Día en que nos quedamos solos con nuestra patria abandonada y separada de sus hermanas, desprendida de la enorme potencia protectora del conjunto que formaba el Imperio; día en que Nicaragua, con sus mares abiertos a la rapiña de las naciones comerciantes, con su mar interior propicio a las expediciones interoceánicas, quedó confiada únicamente al valor generoso de sus hijos. Por eso, el 15 de septiembre no es propiamente el día de la patria—porque la patria era tres siglos más antigua—; pero es el día del patriotismo nicaragüense, porque desde ese día es sólo nuestra, únicamente nuestra, la obligación de defender a Nicaragua con sus propios recursos.

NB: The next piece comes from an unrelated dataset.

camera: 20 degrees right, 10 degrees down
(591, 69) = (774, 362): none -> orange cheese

Y así, cuando de aquel inmenso cielo imperial en donde el sol no se ponía, nos quedó únicamente un pequeño girón azul y blanco, con él formaron nuestros padres esa bandera para que sirva de símbolo sagrado de nuestra tierra y de razón de ser de nuestras vidas.
En nombre de esa bandera, el pueblo nicaragüense supo, una vez, mostrarse digno resto del Imperio católico de las Españas. Y un día, como hoy, cuando la estricta lógica de nuestra vida democrática había entregado las llaves de la política interior a un extranjero de verdad, movido por el sueño de un Imperio esclavista de veras, esa misma bandera–jirón del único imperio de hombres libres que ha visto el mundo–conoció una victoria hermosísima cuyo recuerdo guarda el corazón nicaragüense como un símbolo eterno: ¡14 de septiembre de 1856, verdadero día de la bandera y de la Independencia de Nicaragua!

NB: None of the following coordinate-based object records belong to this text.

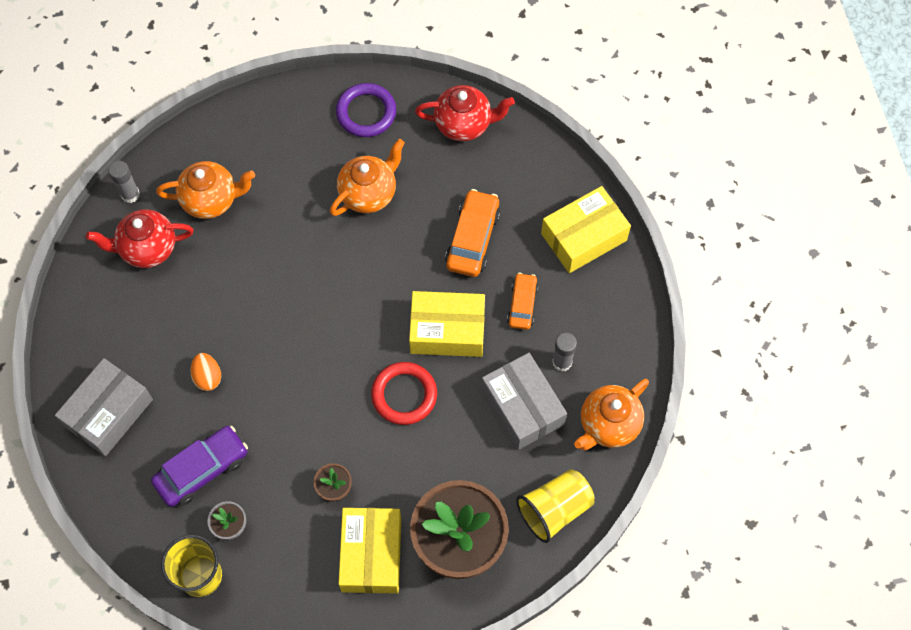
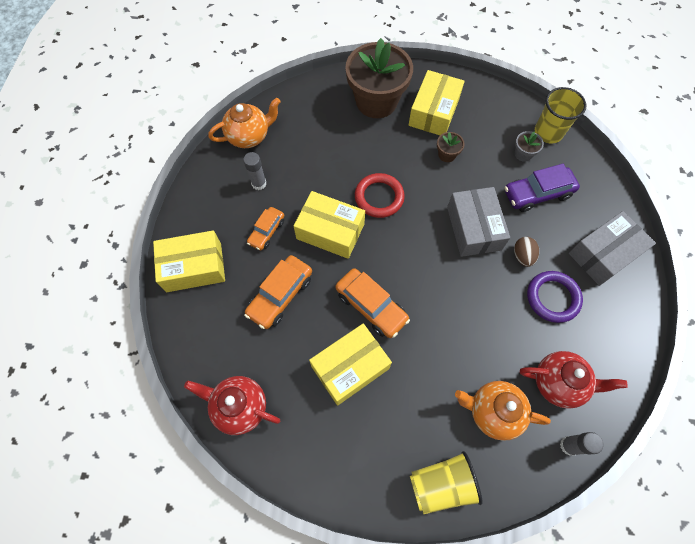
camera: 160 degrees left, 0 degrees up
(208, 377) = (522, 256): orange egg -> brown egg
(366, 112) = (324, 454): purple ring -> purple ring (552, 298)
(368, 260) = (371, 306): none -> orange car
(369, 193) = (350, 367): orange teapot -> yellow box
(522, 407) = (300, 164): grey box -> grey box (473, 228)
(554, 509) = (308, 101): yellow cup -> yellow cup (441, 484)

La historia tiene signos cargados de sentido, sus extrañas señales en los números misteriosos del tiempo. ¿Por qué, efectivamente, dispuso la Providencia que la batalla victoriosa de San Jacinto se librase en un día 14 de septiembre, víspera de la fecha en que recordamos la Independencia? Pareciera indicarnos que la sangre de esa victoria fue el justo precio que pagamos para hacernos dignos del noble título de defensores de nuestra patria independiente.
Pareciera indicarnos, asimismo, quiénes eran y de dónde vendrían los verdaderos extranjeros que amenazaban y seguirían amenazando la independencia de Nicaragua solitaria. Pareciera indicarnos que, separados nosotros del Imperio de nuestra raza, quedaríamos librados al imperialismo de razas extrañas. Tales son las lecciones precisas de nuestras fiestas patrias. Sus consecuencias, que os corresponde desprender a vosotros de mis francas palabras, entrañan obligaciones profundas y difíciles, que reclama a todo nicaragüense esta bandera de su patria.